Tasks for this exercise:
[1] Return the passage of the forum thread between "I'm sorry op, I" and "up with this.", inclusive.
[2] Summarize the forum thread in two sentences.
[3] Extend the forum thread about cutting off the grandparents, picking up after its final post.

Document excerpt:
——

I've not said anything about them (DC)other than the truthful reason we cannot see them- they were told the bones of it and they all decided that they would not visit a couple who have outcast their mother and treated her badly. If they wish to change their minds when the're older it's up to them. There was no way I was going to let history repeat itself and for them to create another generation of fucked up, guilt-ridden,emotionally strangled adults- not on my watch. If that makes me spiteful that's a badge I'd wear any day of the week.

I made the decision not out of spite but love and I am responsible for my children's wellbeing. And in answer to your question-Yes they have been abusive to them- many times.

OP posts:
QueenOfIce · 14/05/2018 15:26

I'm sorry op, I know it's not at all funny for you but this has really cheered me up!

And Dailyfail if you're thinking of using this as 'journalism' you're fucking crap at it, find a proper story. Wankers.

kateandme · 14/05/2018 15:27

freshjeffhasleft well explained.and go you for your kids.especially with grandkids.al we ever want is to see thegood in granparents.they are like comfy parental figures.so this makes them so vunerable to cruelty and manipulation.that does scare.well done for caring and protecting them.that is lovely.and no you shouldn't need to put up with this.

——

Records provided:
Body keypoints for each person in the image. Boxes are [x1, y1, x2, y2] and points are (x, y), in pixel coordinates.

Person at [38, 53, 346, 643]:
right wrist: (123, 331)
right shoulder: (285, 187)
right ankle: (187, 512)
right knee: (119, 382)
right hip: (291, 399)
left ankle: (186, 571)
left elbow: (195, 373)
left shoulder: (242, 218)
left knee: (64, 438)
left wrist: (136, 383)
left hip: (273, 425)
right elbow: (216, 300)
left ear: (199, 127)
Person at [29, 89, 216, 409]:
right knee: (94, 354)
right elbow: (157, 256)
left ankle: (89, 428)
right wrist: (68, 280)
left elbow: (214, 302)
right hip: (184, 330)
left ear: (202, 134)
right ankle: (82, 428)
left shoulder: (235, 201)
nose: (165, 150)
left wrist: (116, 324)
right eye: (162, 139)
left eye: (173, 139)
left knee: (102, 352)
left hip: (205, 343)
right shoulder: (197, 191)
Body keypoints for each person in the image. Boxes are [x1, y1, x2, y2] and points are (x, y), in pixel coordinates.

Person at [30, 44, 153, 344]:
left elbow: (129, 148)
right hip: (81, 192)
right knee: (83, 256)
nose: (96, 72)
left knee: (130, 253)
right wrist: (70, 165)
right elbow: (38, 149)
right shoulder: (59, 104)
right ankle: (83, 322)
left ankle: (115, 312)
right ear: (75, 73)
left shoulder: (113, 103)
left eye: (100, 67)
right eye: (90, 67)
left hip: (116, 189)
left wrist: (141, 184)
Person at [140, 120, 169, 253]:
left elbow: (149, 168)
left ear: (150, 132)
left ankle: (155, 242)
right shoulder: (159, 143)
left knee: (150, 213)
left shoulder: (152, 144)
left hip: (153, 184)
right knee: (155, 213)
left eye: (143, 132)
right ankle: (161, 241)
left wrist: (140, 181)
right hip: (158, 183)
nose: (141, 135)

——

Task-by-task answers:
[1]
I'm sorry op, I know it's not at all funny for you but this has really cheered me up!

And Dailyfail if you're thinking of using this as 'journalism' you're fucking crap at it, find a proper story. Wankers.

kateandme · 14/05/2018 15:27

freshjeffhasleft well explained.and go you for your kids.especially with grandkids.al we ever want is to see thegood in granparents.they are like comfy parental figures.so this makes them so vunerable to cruelty and manipulation.that does scare.well done for caring and protecting them.that is lovely.and no you shouldn't need to put up with this.

[2] The original poster says the children were told the truthful reason they cannot see a couple who cast out and mistreated their mother and who have been abusive to the children many times, and that the decision was made out of love rather than spite. One reply says the thread was cheering and tells the Dailyfail to find a proper story, while another praises the original poster for protecting the children from cruelty and manipulation.

[3]
im only sorry the rest of the family has such loyalty issues

Echobelly · 14/05/2018 15:30

Wow, I can't imagine the depths of pettiness and spite that would lead adults to take out their venom on an 8-year-old on his birthday. I'm not surprised youre NC with them.

kateandme · 14/05/2018 15:32

what if the dailyfail picked it up saying how brave and protective this mum was.that how could family treat others so badly.and well done for such a brave brave mother protecting her kids from this.

Feb2018mumma · 14/05/2018 15:33

Dont know if has already been said but I just realized! Because they are NC they are proving a point that they still celebrate his birthday! They prob sat round a table and ate the cake then put it on door stop for guilt for your husband! CDs I have no idea, my grandma once wrapped her prescription paracetamol for my husband for Christmas! Can so imagine my MIL doing something like that if she doesn't see our son on his birthday!

diddl · 14/05/2018 15:33

That looks as if it would have been a really nice cake.

I don't see it as representing self pity that they've had to celebrate without their GS, more a gesture of what he could have had if he wasn't NC-I mean no one is going to give half a cake to a child, are they?

QueenArseClangers · 14/05/2018 15:38

Fuck off marjorie, you know nowt.

Mycatsarebetterthanyours · 14/05/2018 15:42

Is Marjorie the MIL? Such a strange point of view considering the facts.

FreshJeffhasleft · 14/05/2018 15:45

mycats

The thought had crossed my mind.

OP posts:
Flexoset · 14/05/2018 15:47

Crossed my mind as well.

AttilaTheMeerkat · 14/05/2018 15:47

Was wondering the same re Marjorie actually.

I also think if fresh does one day become a MIL she will be a far nicer and less batshit MIL to her relatives. It also is about personality, her MIL and FIL are clearly disordered of thinking. Emotionally healthy people do not and never actually behave like OP has described.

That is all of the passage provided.